Top of Text

The theory of the present system is to create a total air transportation network-to bring fast, convenient service to every community that can possibly support it. At the outset, new services often are marginal or may even be operated at a loss. Some come around quickly; some get cross-subsidized for quite a while by our profitable operations. But the service is provided and a very complete network has been established. This permits the develompent of the economy of our smaller as well as our large and intermediate-sized communities. When you look at the results, the situation begins to come into perspective. We have established an unusually complete air transportation network, more complete than anywhere else in the world. Moreover, it is a relatively efficient operation. Our present competitive system has brought the lowest cost to the public of any air transportation system in the world. Illustrative comparisons are shown on appendix A.

Further, the assertion that there have been no new entrants is inaccurate. Use of numbers alone is deceptive. In 1938, there was no local service carrier industry as such. Today, there are 8 regional carriers. In 1938, there were no supplementals. Today there are 10 supplemental carriers. In 1938, many of the trunkline carriers were tiny and had limited responsibilities. For example, we served only 624 route miles and a geographic area covering 8 cities in 3 states. Today, as the smallest trunkline, we serve 17,020 route miles and 31 cities in 14 states, excluding Micronesia. In addition, there are today two new elements: the intrastate carriers principally in Texas and California and a large number of airtaxi operators. Compared to any other transportation system, this is a highly competitive system. And, the public is getting a high-quality service at reasonable prices.

We have given considerable thought to what would happen if we were to move from the present system of route security to a system of a generally uncontrolled open entry. I hope we haven't become so hide-bound in this industry as to lose sight of the need for innovation and change. After all, Continental under the leadership of Bob Six got to where it is today by bucking the system-pressing for new opportunities and greater competitive freedom. That's why we're fighting so hard today against what we regard as anticompetitive Board policies. We regard their overly-protective policies as contrary to the public interest. We want them changed. We want more freedom and are fully prepared to seek more freedom for others.

Bottom of Text
Top of Data section

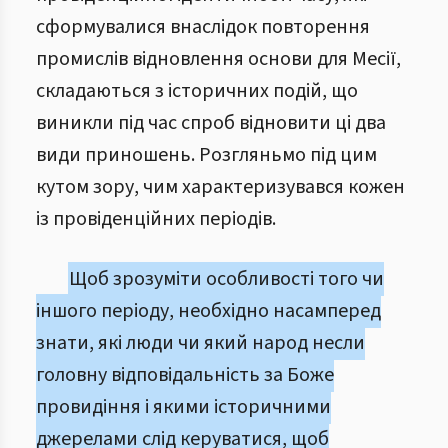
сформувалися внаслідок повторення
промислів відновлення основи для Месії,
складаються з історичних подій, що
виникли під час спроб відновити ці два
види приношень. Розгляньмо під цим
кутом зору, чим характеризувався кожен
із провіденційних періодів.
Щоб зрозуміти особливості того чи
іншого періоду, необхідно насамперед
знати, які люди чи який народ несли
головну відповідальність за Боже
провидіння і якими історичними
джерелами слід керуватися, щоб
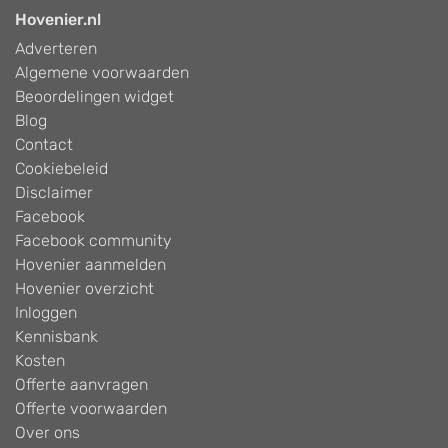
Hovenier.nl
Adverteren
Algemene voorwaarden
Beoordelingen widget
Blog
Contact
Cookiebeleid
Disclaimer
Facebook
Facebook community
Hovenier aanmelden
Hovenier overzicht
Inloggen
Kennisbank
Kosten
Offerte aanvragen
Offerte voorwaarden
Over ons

Bottom of Data section

- _Tasks to perform_
[1] From the entries above, copy word for word everything from the start of the entries up to and including the line with "джерелами слід керуватися, щоб". Omit the pictures.
[2] Write what comes next in the text on airline competition and route entry, picking up after its final sentence.

- _Exercise results_
[1]
сформувалися внаслідок повторення
промислів відновлення основи для Месії,
складаються з історичних подій, що
виникли під час спроб відновити ці два
види приношень. Розгляньмо під цим
кутом зору, чим характеризувався кожен
із провіденційних періодів.
Щоб зрозуміти особливості того чи
іншого періоду, необхідно насамперед
знати, які люди чи який народ несли
головну відповідальність за Боже
провидіння і якими історичними
джерелами слід керуватися, щоб

[2]
In our judgment, however, open-entry and freedom of air carriers to serve any market they choose would be a tragic mistake. Whatever theoretical studies may indicate, we believe the practical consequences would be disastrous.

First and foremost, I think we would risk losing many of the links in the network of air service that have been so carefully created, as each of us scurried to avail ourselves of what we believed to be the most profitable opportunities. Moreover, there would be a constant shifting of our service to improve our profits. The situation for the traveling public and shippers is likely to be chaotic. Smaller communities are bound to suffer from service gaps and, even more significant, uncertainties in their air service. The result would be to stifle the growth of these communities. Industry would tend once again to cluster around the major cities where transportation needs would more likely be met with some continuity. To get reasonably good service to smaller communities would probably require heavy government subsidization.

Second, the threat of oligopoly in this industry would increase. Without security of routes, smaller units would have difficulty surviving. There might well be a lot of small entities going in and out of business, as occurred in the California intrastate situation and in the air-taxi business. But the major elements serving the mass of the public are likely to be reduced to a very small number. Predatory practices by the biggest carriers would be difficult to control as carriers shifted from market to market. Consider for example the economic power of United Airlines with over $400 million today in cash and liquid securities.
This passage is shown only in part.